Port Grimaud est souvent décrit comme un lieu atypique. Selon vous, qu’est-ce qui définit son caractère unique ?

 Henri Sallé : Port Grimaud repose sur une fusion parfaite entre la terre et l’eau. D’un côté, nous avons des rues où l’on se déplace à vélo, de l’autre, des canaux qui constituent nos voies principales de circulation. Ici, la vie se fait sur l’eau : aller chez le coiffeur, au marché ou rendre visite à un voisin, cela se fait en barque.
 Philippe de Saint Rapt  : C’est une cité lacustre avant tout, et non un port. Nos canaux ne sont pas des zones portuaires, mais des axes de circulation. Chaque résident dispose d’un espace de stationnement devant sa maison, ce qui est essentiel pour préserver notre mode de vie.

Un équilibre menacé

Avec l’évolution de la réglementation portuaire, certains résidents s’inquiètent de la transformation des canaux. Pouvez-vous nous en dire plus ?

  Henri Sallé : Oui, c’est une grande préoccupation. On observe une tendance à vouloir normaliser la circulation sur les canaux avec des réglementations strictes, comme si ces voies devenaient des autoroutes. Pour nous, c’est une catastrophe ! Les canaux sont le cœur battant de notre cité, ils ne peuvent pas être assimilés à une infrastructure routière.
 Philippe de Saint Rapt : Il faut comprendre que Port Grimaud fonctionne comme une véritable commune lacustre, avec ses propres services : sécurité, médecins, pharmacies et commerces. Tout est pensé pour que la vie ici soit tournée vers l’eau.

Une architecture remarquable et préservée

Outre son urbanisme unique, Port Grimaud possède une architecture très spécifique. Pouvez-vous nous en dire plus ?

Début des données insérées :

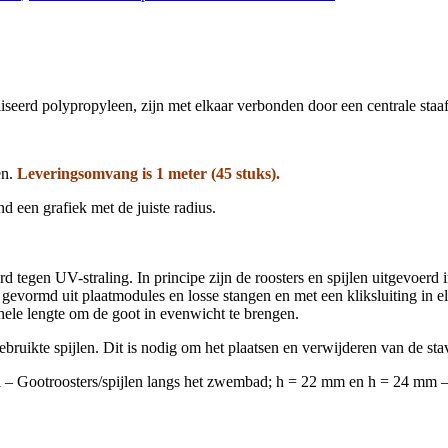
erd polypropyleen, zijn met elkaar verbonden door een centrale staaf
en.
Leveringsomvang is 1 meter (45 stuks).
 een grafiek met de juiste radius.
d tegen UV-straling. In principe zijn de roosters en spijlen uitgevoerd i
evormd uit plaatmodules en losse stangen en met een kliksluiting in el
ehele lengte om de goot in evenwicht te brengen.
gebruikte spijlen. Dit is nodig om het plaatsen en verwijderen van de s
del – Gootroosters/spijlen langs het zwembad; h = 22 mm en h = 24 mm 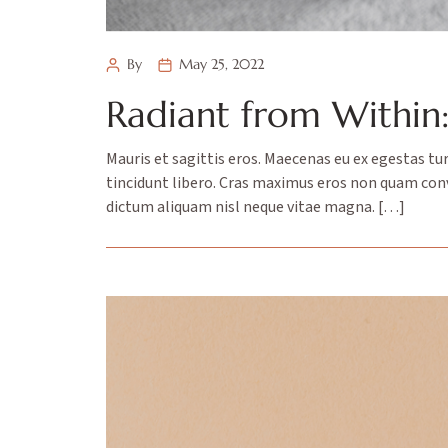
By
May 25, 2022
Radiant from Within:
Mauris et sagittis eros. Maecenas eu ex egestas tu
tincidunt libero. Cras maximus eros non quam conva
dictum aliquam nisl neque vitae magna. […]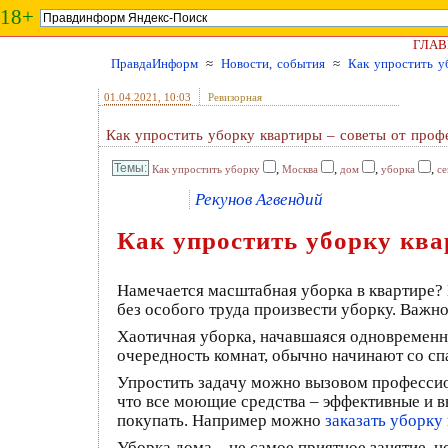
18+
ГЛАВ
ПравдаИнформ
≈
Новости, события
≈
Как упростить у
01.04.2021
, 10:03
Ревизорная
Как упростить уборку квартиры – советы от проф
,
,
,
,
Как упростить уборку
Москва
дом
уборка
се
Рекунов Агвендий
Как упростить уборку ква
Намечается масштабная уборка в квартире? Не
без особого труда произвести уборку. Важн
Хаотичная уборка, начавшаяся одновременно
очередность комнат, обычно начинают со спа
Упростить задачу можно вызовом профессион
что все моющие средства – эффективные и в
покупать. Например можно
заказать уборку
Уборка дома – не самое приятное занятие, н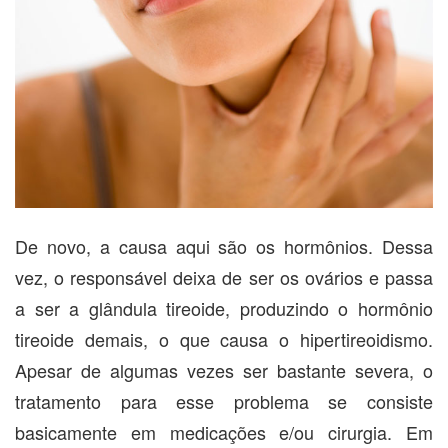
De novo, a causa aqui são os hormônios. Dessa
vez, o responsável deixa de ser os ovários e passa
a ser a glândula tireoide, produzindo o hormônio
tireoide demais, o que causa o hipertireoidismo.
Apesar de algumas vezes ser bastante severa, o
tratamento para esse problema se consiste
basicamente em medicações e/ou cirurgia. Em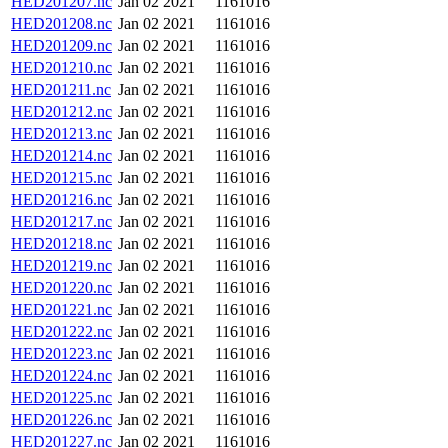
HED201207.nc
Jan 02 2021
1161016
HED201208.nc
Jan 02 2021
1161016
HED201209.nc
Jan 02 2021
1161016
HED201210.nc
Jan 02 2021
1161016
HED201211.nc
Jan 02 2021
1161016
HED201212.nc
Jan 02 2021
1161016
HED201213.nc
Jan 02 2021
1161016
HED201214.nc
Jan 02 2021
1161016
HED201215.nc
Jan 02 2021
1161016
HED201216.nc
Jan 02 2021
1161016
HED201217.nc
Jan 02 2021
1161016
HED201218.nc
Jan 02 2021
1161016
HED201219.nc
Jan 02 2021
1161016
HED201220.nc
Jan 02 2021
1161016
HED201221.nc
Jan 02 2021
1161016
HED201222.nc
Jan 02 2021
1161016
HED201223.nc
Jan 02 2021
1161016
HED201224.nc
Jan 02 2021
1161016
HED201225.nc
Jan 02 2021
1161016
HED201226.nc
Jan 02 2021
1161016
HED201227.nc
Jan 02 2021
1161016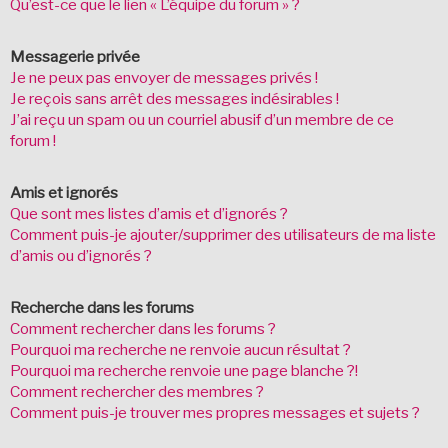
Qu’est-ce que le lien « L’équipe du forum » ?
Messagerie privée
Je ne peux pas envoyer de messages privés !
Je reçois sans arrêt des messages indésirables !
J’ai reçu un spam ou un courriel abusif d’un membre de ce
forum !
Amis et ignorés
Que sont mes listes d’amis et d’ignorés ?
Comment puis-je ajouter/supprimer des utilisateurs de ma liste
d’amis ou d’ignorés ?
Recherche dans les forums
Comment rechercher dans les forums ?
Pourquoi ma recherche ne renvoie aucun résultat ?
Pourquoi ma recherche renvoie une page blanche ?!
Comment rechercher des membres ?
Comment puis-je trouver mes propres messages et sujets ?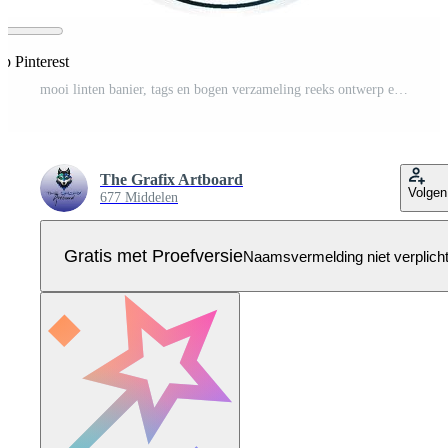
p Pinterest
mooi linten banier, tags en bogen verzameling reeks ontwerp eps sjabloon. Pro Vector
The Grafix Artboard
Volgen
677 Middelen
Gratis met Proefversie
Naamsvermelding niet verplich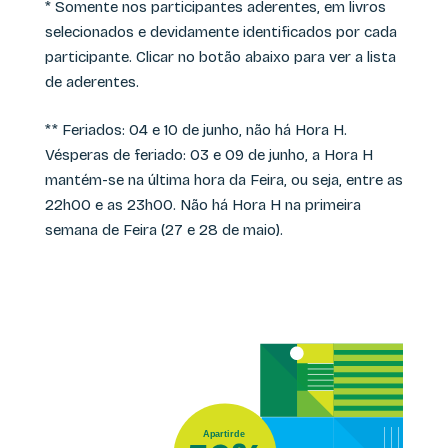
* Somente nos participantes aderentes, em livros
selecionados e devidamente identificados por cada
participante. Clicar no botão abaixo para ver a lista
de aderentes.
** Feriados: 04 e 10 de junho, não há Hora H.
Vésperas de feriado: 03 e 09 de junho, a Hora H
mantém-se na última hora da Feira, ou seja, entre as
22h00 e as 23h00. Não há Hora H na primeira
semana de Feira (27 e 28 de maio).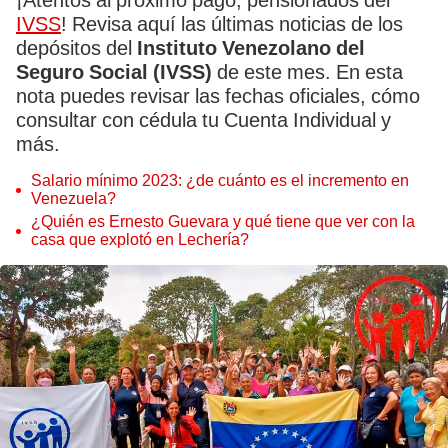
¡Atentos al próximo pago, pensionados del
IVSS
! Revisa aquí las últimas noticias de los
depósitos del
Instituto Venezolano del
Seguro Social (IVSS)
de este mes. En esta
nota puedes revisar las fechas oficiales, cómo
consultar con cédula tu Cuenta Individual y
más.
Salario mínimo 2023: ¿de cuánto es el incremento en
Venezuela?
¿Quién es Ernesto Guevara y qué tiene que ver con la
casa que explotó en Lechería?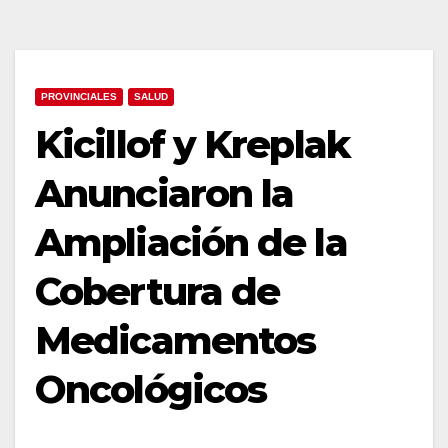
PROVINCIALES
SALUD
Kicillof y Kreplak
Anunciaron la
Ampliación de la
Cobertura de
Medicamentos
Oncológicos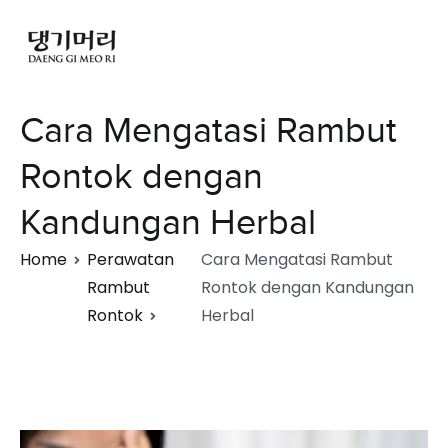
Cara Mengatasi Rambut
Rontok dengan
Kandungan Herbal
Home
Perawatan
Cara Mengatasi Rambut
Rambut
Rontok dengan Kandungan
Rontok
Herbal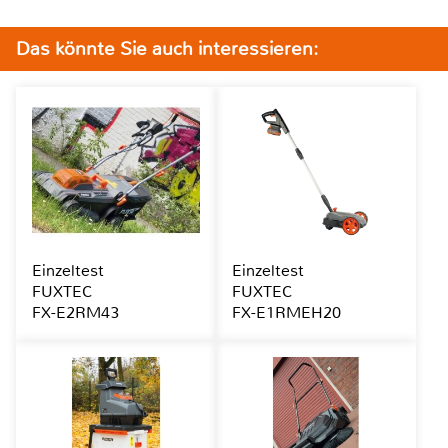
Das könnte Sie auch interessieren:
Einzeltest
Einzeltest
FUXTEC
FUXTEC
FX-E2RM43
FX-E1RMEH20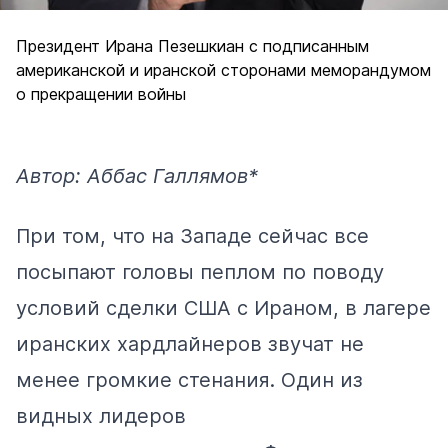
Президент Ирана Пезешкиан с подписанным
американской и иранской сторонами меморандумом
о прекращении войны
Автор: Аббас Галлямов*
При том, что на Западе сейчас все
посыпают головы пеплом по поводу
условий сделки США с Ираном, в лагере
иранских хардлайнеров звучат не
менее громкие стенания. Один из
видных лидеров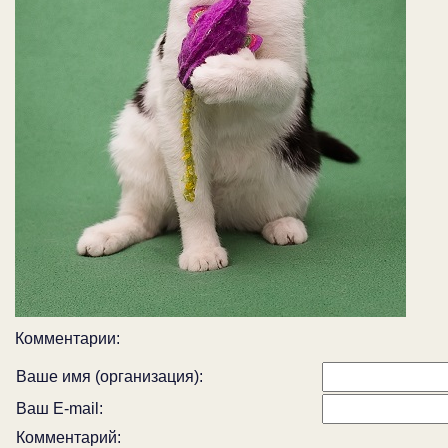
Комментарии:
Ваше имя (организация):
Ваш E-mail:
Комментарий:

 Henri Sallé : Port Grimaud a été reconnue comme un patrimoine remarquable de l’architecture contemporaine. C’est un style provençal authentique, où chaque maison est unique. Même les couleurs sont réglementées : aucun propriétaire ne peut modifier la teinte de sa façade, car cela fait partie de la préservation de l’harmonie architecturale.
 Philippe de Saint Rapt  : Nous tenons à défendre ce contexte architectural. Il ne s’agit pas simplement d’esthétique, mais d’identité. La diversité des bâtisses et leur intégration dans le paysage font partie de l’âme de Port Grimaud.

En parlant de patrimoine, il semble que l’église de Port Grimaud possède une particularité exceptionnelle. Pouvez-vous nous en parler ?

 Henri Sallé  : Oui, l’église de Port Grimaud abrite une œuvre unique : les vitraux créés par Victor Vasarely. Ce sont les seuls vitraux réalisés par cet artiste. Ils donnent à notre cité une touche artistique et symbolique forte. Ces vitraux pourraient bientôt être classés comme patrimoine, ce qui témoignerait de leur valeur artistique et historique.

Un environnement unique à préserver

En plus de son aspect architectural, Port Grimaud possède un écosystème particulier. Pouvez-vous nous en parler ?

 Henri Sallé : Port Grimaud est situé en bordure d’estuaire, ce qui lui confère une dynamique unique entre eaux douces et salées. Grâce aux marées et aux flux du fleuve Giscle, l’eau alterne entre douce et salée, créant un habitat exceptionnel où certaines espèces de poissons apparaissent à des heures précises selon la variation des courants.
 Philippe de Saint Rapt : Nous ne sommes pas des écologistes militants, mais nous tenons à préserver ce fragile équilibre. Notre cité est vivante, elle évolue avec son environnement, et c’est cette particularité qui en fait toute sa richesse. Port Grimaud n’est donc pas qu’un simple village balnéaire, mais une véritable cité lacustre, où l’eau est au cœur de la vie quotidienne. Une spécificité précieuse que ses résidents souhaitent préserver, face aux évolutions qui pourraient mettre en péril cette identité unique.

Port Grimaud amorce donc une nouvelle ère de dialogue, avec une volonté affichée de trouver des accords sans renier ses fondamentaux. Reste à voir comment cette approche sera accueillie par la municipalité dans les mois à venir.

Propos recueillis par Pierre BELGLIOMINI, envoyé spécial à Port Grimaud.